[Records from a dataset]
● ● ● ● ● ● ●

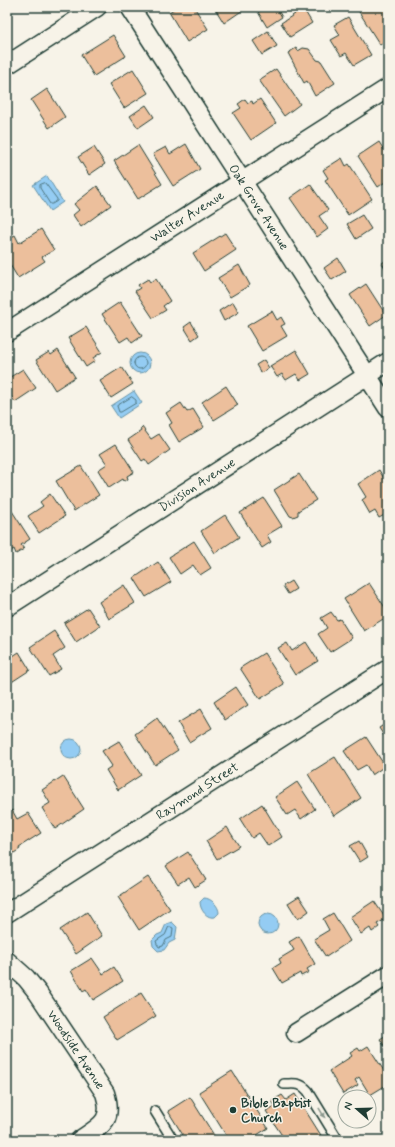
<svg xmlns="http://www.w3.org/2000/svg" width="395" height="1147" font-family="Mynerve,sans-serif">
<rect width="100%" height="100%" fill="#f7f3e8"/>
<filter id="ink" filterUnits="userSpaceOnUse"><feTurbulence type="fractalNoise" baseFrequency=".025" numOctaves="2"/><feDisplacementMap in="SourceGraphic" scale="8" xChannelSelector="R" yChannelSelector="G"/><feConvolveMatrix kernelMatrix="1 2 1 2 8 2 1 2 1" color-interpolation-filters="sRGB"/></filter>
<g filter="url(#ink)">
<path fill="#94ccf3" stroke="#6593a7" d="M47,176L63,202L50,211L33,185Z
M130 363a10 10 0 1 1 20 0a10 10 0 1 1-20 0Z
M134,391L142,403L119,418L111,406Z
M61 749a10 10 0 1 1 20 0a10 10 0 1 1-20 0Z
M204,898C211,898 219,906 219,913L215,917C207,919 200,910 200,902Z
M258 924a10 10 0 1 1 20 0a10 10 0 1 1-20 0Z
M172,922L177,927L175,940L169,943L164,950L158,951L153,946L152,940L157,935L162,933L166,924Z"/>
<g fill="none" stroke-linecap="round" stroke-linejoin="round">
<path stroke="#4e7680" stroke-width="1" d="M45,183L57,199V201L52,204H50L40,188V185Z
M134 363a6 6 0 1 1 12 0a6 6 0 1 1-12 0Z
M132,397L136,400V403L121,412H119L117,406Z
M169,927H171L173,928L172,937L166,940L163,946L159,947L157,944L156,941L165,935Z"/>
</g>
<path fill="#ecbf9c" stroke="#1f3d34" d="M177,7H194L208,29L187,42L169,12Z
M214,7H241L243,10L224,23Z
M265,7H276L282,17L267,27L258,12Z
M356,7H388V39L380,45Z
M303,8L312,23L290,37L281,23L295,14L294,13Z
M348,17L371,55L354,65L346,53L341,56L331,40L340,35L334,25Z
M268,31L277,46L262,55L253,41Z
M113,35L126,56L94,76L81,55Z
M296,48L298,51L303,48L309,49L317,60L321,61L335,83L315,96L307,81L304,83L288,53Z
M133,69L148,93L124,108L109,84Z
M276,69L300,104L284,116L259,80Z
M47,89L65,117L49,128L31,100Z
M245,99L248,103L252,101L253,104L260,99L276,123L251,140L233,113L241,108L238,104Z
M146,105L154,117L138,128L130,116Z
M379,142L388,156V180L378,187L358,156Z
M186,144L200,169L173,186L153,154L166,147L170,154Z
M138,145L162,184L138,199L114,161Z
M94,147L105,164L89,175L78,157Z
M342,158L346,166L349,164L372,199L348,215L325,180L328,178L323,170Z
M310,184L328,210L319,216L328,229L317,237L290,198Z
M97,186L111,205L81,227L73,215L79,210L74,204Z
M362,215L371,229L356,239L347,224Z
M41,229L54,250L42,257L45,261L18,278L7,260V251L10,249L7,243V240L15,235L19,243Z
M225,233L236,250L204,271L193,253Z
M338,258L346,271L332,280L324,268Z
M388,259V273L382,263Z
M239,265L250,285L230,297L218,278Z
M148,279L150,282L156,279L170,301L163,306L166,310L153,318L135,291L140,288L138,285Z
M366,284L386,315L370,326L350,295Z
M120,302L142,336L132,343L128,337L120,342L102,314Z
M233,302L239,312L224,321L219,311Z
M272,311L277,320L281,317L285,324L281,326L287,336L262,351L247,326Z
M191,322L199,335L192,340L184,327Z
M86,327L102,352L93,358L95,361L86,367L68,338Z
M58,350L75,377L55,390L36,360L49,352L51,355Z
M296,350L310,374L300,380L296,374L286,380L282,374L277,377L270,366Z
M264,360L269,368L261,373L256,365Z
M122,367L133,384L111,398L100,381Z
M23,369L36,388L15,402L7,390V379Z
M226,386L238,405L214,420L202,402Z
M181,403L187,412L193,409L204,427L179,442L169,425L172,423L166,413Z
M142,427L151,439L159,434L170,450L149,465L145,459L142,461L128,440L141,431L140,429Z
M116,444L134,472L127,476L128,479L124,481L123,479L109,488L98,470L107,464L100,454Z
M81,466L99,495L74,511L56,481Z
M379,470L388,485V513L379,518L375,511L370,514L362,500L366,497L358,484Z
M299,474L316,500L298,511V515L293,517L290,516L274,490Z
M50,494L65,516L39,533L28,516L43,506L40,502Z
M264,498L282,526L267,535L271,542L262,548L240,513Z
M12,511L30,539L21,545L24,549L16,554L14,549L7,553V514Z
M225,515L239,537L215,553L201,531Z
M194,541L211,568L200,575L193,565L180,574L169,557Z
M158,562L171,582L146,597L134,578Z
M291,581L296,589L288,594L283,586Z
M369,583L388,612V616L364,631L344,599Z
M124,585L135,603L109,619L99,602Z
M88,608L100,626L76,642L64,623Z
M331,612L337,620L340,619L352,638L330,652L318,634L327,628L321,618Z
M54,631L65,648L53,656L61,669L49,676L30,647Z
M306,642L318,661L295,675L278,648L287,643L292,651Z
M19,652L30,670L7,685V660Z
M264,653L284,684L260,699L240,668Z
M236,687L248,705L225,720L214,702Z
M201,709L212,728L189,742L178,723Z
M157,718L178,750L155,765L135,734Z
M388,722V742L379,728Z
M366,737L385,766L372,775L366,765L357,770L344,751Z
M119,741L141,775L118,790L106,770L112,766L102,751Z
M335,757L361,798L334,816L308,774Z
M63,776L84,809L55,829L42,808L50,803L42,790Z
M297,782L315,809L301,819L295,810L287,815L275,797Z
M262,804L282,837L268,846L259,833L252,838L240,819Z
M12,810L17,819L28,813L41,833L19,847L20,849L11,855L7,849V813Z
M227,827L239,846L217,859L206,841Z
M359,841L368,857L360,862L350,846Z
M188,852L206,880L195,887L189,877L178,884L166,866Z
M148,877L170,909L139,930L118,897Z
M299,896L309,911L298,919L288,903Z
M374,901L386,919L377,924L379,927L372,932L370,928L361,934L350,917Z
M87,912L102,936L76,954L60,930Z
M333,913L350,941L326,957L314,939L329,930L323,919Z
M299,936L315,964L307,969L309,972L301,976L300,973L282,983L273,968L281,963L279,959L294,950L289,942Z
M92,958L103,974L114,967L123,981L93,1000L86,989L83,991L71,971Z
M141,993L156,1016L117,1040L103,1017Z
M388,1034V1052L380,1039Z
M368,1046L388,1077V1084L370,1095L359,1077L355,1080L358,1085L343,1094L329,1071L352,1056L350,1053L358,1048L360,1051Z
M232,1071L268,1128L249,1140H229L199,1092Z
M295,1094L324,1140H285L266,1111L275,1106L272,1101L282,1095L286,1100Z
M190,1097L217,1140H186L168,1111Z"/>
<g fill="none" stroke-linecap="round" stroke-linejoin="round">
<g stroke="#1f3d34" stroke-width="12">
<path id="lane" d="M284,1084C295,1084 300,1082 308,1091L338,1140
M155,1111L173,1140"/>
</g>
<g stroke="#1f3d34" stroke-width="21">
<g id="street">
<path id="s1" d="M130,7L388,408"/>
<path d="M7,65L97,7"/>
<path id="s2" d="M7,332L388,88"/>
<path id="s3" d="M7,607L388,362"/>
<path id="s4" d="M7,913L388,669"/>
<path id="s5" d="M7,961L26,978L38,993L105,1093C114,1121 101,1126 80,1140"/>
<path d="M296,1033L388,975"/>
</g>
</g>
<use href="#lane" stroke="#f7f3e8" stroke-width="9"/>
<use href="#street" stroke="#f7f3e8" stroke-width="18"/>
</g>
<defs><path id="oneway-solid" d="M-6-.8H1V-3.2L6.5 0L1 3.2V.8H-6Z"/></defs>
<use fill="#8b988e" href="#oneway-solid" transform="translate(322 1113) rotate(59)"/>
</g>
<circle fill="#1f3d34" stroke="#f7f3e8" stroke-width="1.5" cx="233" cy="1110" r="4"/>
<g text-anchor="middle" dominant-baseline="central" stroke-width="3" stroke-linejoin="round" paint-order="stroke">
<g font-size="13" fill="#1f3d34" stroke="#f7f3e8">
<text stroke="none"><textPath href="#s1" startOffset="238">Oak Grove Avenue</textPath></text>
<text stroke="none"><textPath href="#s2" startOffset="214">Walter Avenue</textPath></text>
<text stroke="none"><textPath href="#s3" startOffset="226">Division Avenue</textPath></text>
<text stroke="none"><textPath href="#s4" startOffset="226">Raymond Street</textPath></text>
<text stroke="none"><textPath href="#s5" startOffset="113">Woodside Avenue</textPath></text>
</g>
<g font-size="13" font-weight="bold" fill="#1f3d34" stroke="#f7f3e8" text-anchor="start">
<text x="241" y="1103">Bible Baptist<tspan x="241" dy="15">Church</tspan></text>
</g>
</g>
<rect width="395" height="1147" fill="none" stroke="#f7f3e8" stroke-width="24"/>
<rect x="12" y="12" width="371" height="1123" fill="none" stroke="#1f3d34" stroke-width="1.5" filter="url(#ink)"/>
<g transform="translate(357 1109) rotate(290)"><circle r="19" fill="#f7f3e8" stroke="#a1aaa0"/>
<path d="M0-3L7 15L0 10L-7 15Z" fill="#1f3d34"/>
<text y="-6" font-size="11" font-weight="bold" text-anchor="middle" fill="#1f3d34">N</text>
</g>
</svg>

● ● ● ● ● ● ●

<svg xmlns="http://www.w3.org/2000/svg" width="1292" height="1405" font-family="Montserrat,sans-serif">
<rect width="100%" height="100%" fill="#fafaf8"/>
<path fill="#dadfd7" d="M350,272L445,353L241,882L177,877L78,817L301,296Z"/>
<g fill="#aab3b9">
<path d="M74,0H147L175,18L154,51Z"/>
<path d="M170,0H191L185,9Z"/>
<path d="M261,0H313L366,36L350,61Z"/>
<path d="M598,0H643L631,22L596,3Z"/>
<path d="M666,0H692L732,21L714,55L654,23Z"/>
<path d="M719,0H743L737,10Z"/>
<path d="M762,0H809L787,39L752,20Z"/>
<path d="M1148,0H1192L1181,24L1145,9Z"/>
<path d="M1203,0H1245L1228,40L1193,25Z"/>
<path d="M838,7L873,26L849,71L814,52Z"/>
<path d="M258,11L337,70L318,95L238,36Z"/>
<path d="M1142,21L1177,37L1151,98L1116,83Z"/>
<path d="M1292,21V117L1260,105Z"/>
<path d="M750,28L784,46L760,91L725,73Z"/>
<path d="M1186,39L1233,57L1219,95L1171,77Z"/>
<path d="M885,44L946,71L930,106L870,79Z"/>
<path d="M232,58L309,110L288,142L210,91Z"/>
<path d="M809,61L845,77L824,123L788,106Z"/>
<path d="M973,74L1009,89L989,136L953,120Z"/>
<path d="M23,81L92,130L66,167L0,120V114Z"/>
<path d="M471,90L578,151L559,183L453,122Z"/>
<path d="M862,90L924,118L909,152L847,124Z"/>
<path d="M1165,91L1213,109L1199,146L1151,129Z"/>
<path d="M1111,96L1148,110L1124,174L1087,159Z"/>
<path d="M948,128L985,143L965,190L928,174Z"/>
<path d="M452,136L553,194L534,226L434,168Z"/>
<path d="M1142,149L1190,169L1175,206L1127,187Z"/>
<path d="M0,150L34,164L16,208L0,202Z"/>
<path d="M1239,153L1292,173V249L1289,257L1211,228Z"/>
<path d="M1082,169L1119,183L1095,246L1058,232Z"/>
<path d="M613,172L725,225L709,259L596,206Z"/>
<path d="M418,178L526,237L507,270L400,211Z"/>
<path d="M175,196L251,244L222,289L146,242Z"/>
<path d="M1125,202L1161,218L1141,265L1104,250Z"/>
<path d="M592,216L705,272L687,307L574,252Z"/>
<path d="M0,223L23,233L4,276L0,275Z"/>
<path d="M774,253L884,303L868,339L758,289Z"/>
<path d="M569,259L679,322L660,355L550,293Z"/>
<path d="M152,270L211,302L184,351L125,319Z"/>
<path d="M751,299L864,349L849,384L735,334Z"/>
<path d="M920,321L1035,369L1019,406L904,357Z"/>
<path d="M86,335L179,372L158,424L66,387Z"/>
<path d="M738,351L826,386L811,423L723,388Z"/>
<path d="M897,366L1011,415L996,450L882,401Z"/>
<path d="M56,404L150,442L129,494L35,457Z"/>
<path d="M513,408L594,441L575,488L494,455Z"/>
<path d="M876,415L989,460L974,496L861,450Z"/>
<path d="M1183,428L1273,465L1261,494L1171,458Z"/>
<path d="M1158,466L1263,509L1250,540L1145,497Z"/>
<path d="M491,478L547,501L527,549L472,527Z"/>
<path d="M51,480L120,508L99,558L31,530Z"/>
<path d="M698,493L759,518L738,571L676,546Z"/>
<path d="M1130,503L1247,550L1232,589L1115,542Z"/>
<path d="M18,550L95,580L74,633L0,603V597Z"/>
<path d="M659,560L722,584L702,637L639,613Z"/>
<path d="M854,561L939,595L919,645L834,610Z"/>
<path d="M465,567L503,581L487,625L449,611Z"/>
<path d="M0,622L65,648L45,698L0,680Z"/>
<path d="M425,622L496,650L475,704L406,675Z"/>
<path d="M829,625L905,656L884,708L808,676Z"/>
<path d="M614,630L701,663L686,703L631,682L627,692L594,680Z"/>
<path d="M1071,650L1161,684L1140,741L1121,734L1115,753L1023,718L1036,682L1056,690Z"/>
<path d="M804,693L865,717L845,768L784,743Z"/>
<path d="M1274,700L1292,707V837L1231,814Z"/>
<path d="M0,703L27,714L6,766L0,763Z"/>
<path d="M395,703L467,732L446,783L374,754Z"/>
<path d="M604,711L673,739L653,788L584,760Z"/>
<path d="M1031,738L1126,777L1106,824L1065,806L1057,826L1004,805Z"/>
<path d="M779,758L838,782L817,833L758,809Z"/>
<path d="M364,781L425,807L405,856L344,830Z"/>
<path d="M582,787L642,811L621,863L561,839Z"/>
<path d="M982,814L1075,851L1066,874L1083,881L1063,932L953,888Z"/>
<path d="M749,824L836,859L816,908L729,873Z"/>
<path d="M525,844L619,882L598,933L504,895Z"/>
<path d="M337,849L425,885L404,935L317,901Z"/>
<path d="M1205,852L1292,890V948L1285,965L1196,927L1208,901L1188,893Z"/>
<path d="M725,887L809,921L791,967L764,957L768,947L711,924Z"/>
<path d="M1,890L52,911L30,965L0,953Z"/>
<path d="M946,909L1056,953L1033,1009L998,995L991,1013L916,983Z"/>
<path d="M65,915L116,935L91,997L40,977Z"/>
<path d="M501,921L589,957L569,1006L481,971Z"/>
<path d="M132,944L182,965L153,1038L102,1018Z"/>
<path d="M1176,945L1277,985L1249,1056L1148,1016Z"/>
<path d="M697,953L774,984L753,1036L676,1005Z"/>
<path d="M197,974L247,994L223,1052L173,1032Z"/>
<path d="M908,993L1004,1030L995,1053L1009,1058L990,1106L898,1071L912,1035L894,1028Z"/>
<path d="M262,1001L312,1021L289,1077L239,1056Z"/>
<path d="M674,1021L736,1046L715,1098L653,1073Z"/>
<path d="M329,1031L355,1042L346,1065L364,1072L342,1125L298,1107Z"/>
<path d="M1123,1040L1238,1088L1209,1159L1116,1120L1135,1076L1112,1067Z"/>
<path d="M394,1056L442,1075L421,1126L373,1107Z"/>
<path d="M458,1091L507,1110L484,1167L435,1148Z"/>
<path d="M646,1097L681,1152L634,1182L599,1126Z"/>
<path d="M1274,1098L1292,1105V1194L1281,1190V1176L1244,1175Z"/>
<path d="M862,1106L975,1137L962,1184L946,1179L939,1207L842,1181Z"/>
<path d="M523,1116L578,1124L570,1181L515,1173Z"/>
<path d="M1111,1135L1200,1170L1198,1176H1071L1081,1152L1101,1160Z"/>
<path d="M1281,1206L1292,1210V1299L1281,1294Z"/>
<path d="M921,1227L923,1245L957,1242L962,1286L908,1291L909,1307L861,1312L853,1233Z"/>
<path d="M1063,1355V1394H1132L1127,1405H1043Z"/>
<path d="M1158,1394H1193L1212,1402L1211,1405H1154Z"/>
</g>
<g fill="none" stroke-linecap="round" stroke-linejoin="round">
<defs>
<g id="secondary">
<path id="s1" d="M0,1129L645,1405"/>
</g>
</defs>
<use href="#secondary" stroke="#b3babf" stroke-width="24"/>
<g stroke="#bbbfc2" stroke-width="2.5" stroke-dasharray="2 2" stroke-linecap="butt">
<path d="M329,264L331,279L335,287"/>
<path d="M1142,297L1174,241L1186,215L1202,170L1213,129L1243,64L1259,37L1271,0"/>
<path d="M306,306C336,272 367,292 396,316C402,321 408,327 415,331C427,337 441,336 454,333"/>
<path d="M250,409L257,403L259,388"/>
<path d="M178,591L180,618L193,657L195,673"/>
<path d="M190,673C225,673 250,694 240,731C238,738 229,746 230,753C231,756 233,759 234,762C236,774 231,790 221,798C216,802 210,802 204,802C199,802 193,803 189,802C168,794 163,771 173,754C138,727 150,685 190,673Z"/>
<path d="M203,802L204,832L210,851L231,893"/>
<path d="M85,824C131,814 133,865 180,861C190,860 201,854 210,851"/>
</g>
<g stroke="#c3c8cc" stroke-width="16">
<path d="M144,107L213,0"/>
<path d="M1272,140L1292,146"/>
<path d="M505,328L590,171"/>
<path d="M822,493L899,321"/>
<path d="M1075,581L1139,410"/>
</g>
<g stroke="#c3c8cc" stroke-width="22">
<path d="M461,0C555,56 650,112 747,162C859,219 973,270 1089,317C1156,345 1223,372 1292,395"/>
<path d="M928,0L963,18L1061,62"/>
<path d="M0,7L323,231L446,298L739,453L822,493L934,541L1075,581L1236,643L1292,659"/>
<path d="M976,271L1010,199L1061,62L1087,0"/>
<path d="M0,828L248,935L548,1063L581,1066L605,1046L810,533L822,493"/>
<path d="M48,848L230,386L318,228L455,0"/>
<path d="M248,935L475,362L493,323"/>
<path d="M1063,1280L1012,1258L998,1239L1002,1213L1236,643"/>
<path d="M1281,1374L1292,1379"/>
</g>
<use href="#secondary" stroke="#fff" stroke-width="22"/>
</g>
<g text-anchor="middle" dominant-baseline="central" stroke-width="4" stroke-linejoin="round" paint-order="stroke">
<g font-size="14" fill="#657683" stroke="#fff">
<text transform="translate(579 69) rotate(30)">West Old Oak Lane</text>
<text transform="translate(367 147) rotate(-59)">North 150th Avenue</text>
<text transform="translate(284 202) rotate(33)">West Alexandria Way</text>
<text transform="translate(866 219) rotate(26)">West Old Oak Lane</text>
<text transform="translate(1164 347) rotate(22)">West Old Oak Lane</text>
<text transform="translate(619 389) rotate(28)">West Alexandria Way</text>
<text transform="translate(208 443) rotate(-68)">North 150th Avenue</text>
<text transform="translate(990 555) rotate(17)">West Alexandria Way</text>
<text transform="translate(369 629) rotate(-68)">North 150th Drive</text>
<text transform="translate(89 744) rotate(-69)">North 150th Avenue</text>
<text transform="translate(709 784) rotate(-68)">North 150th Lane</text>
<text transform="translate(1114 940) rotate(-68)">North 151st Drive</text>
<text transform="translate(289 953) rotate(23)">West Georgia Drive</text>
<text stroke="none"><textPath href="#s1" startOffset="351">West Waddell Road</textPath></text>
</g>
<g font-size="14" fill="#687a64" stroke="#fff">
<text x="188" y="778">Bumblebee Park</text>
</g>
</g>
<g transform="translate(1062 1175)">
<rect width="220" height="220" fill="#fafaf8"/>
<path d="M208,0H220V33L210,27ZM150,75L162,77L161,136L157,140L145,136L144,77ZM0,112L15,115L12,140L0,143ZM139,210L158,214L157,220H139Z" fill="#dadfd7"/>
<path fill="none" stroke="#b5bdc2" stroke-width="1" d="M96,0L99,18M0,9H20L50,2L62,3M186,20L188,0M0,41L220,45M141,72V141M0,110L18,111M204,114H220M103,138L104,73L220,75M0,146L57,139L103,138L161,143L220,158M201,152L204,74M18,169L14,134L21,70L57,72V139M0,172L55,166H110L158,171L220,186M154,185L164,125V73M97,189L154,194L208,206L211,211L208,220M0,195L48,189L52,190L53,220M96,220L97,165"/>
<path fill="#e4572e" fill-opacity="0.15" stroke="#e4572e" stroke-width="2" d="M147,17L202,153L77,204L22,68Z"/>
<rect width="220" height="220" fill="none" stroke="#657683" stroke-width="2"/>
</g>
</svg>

● ● ● ● ● ● ●

Could you transcribe the entries above word for word, from the line with "M130 363a10 10 0 1 1 20 0a10 10 0 1 1-20 0Z" down to the line with "M303,8L312,23L290,37L281,23L295,14L294,13Z", keeping both?

- _Exercise response_
M130 363a10 10 0 1 1 20 0a10 10 0 1 1-20 0Z
M134,391L142,403L119,418L111,406Z
M61 749a10 10 0 1 1 20 0a10 10 0 1 1-20 0Z
M204,898C211,898 219,906 219,913L215,917C207,919 200,910 200,902Z
M258 924a10 10 0 1 1 20 0a10 10 0 1 1-20 0Z
M172,922L177,927L175,940L169,943L164,950L158,951L153,946L152,940L157,935L162,933L166,924Z"/>
<g fill="none" stroke-linecap="round" stroke-linejoin="round">
<path stroke="#4e7680" stroke-width="1" d="M45,183L57,199V201L52,204H50L40,188V185Z
M134 363a6 6 0 1 1 12 0a6 6 0 1 1-12 0Z
M132,397L136,400V403L121,412H119L117,406Z
M169,927H171L173,928L172,937L166,940L163,946L159,947L157,944L156,941L165,935Z"/>
</g>
<path fill="#ecbf9c" stroke="#1f3d34" d="M177,7H194L208,29L187,42L169,12Z
M214,7H241L243,10L224,23Z
M265,7H276L282,17L267,27L258,12Z
M356,7H388V39L380,45Z
M303,8L312,23L290,37L281,23L295,14L294,13Z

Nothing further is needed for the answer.